**Work task**
Write out all the data verbatim. Skip images.

**Recorded data**

= Beginning of Section =

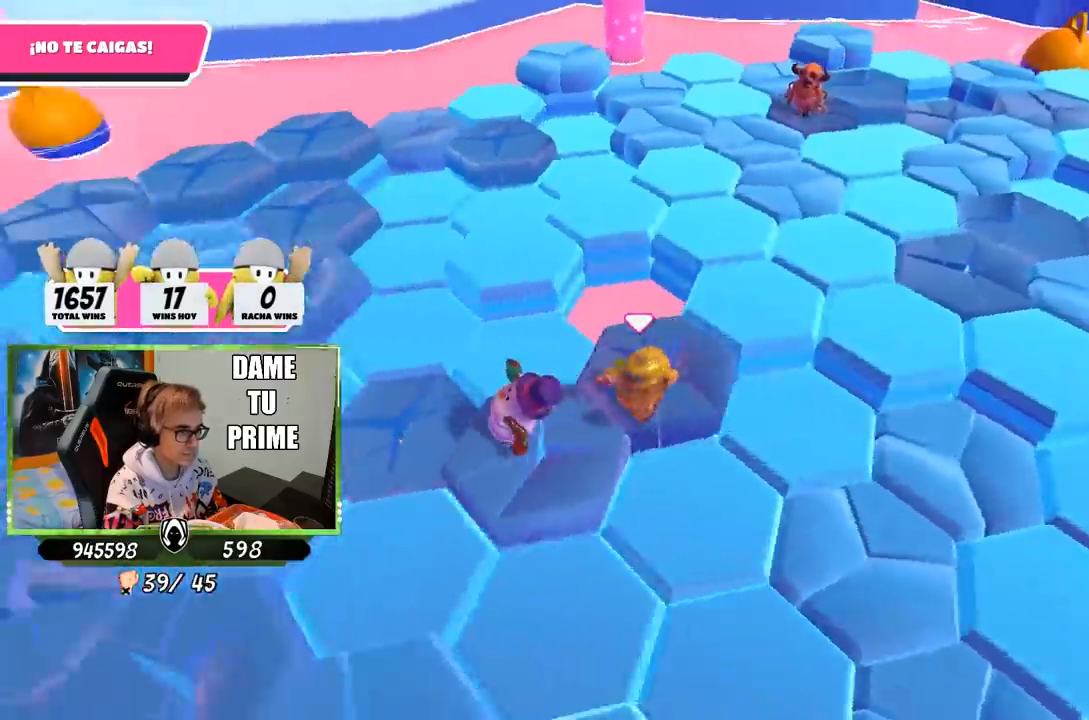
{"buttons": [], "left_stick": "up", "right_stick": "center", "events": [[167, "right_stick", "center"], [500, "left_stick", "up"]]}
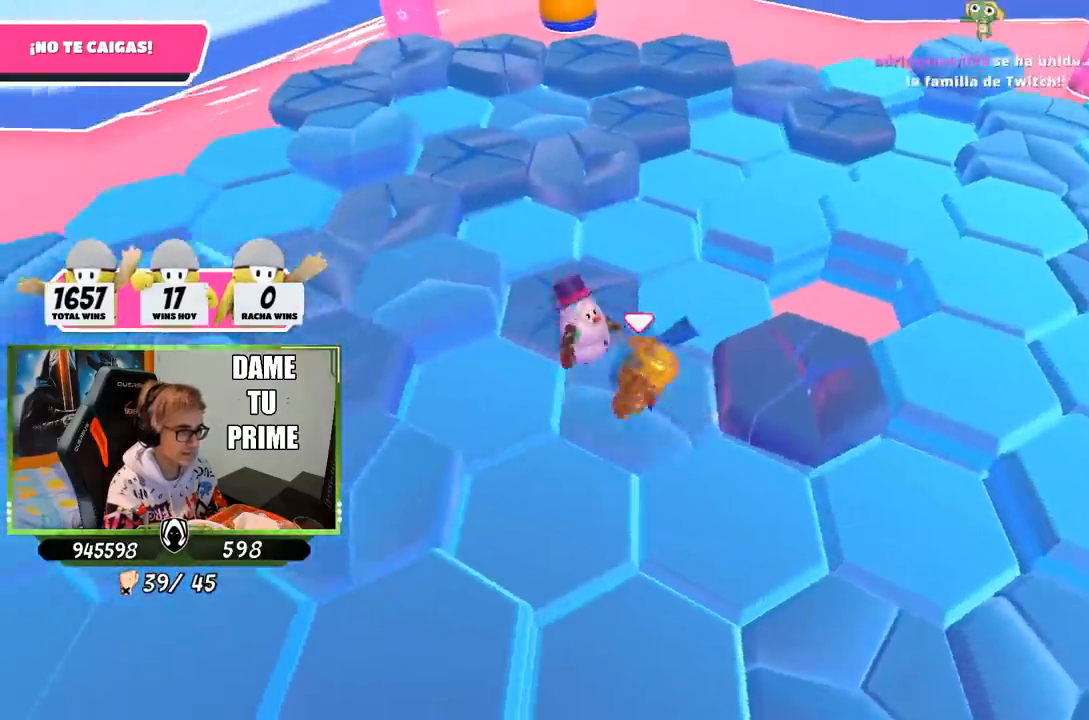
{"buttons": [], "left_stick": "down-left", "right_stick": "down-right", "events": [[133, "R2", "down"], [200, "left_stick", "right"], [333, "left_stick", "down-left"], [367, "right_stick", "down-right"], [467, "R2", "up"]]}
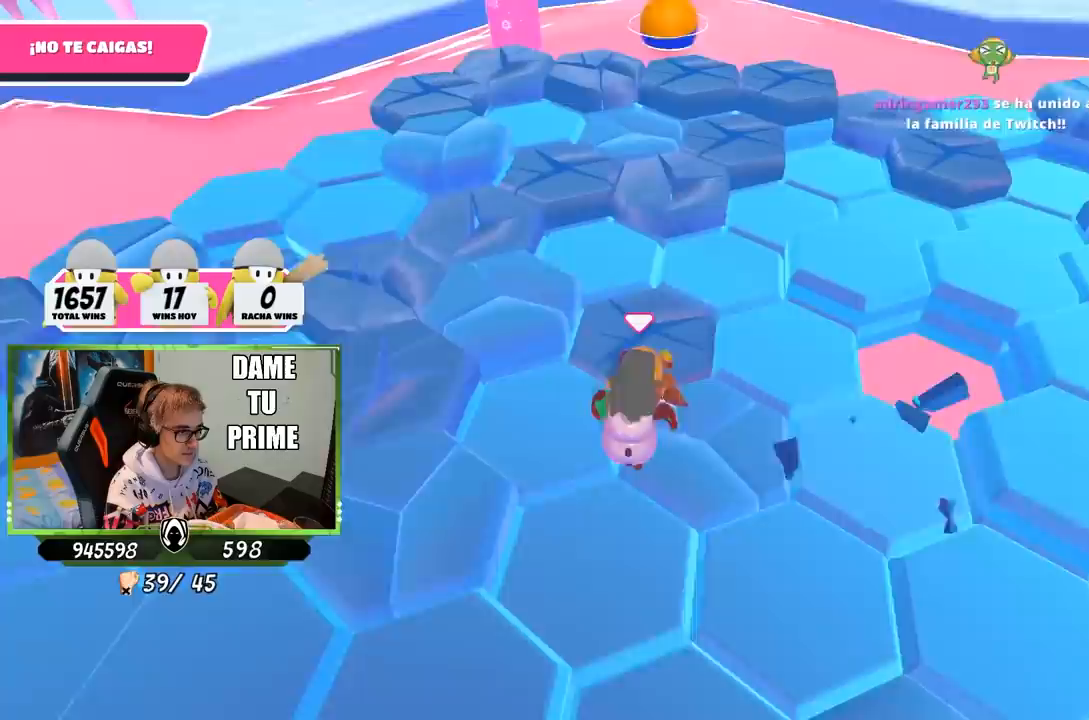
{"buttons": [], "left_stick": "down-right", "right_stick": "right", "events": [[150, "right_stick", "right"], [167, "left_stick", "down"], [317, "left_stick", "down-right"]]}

= End of Section =

**Reply**
{"buttons": [], "left_stick": "up", "right_stick": "center", "events": [[167, "right_stick", "center"], [500, "left_stick", "up"]]}
{"buttons": [], "left_stick": "down-left", "right_stick": "down-right", "events": [[133, "R2", "down"], [200, "left_stick", "right"], [333, "left_stick", "down-left"], [367, "right_stick", "down-right"], [467, "R2", "up"]]}
{"buttons": [], "left_stick": "down-right", "right_stick": "right", "events": [[150, "right_stick", "right"], [167, "left_stick", "down"], [317, "left_stick", "down-right"]]}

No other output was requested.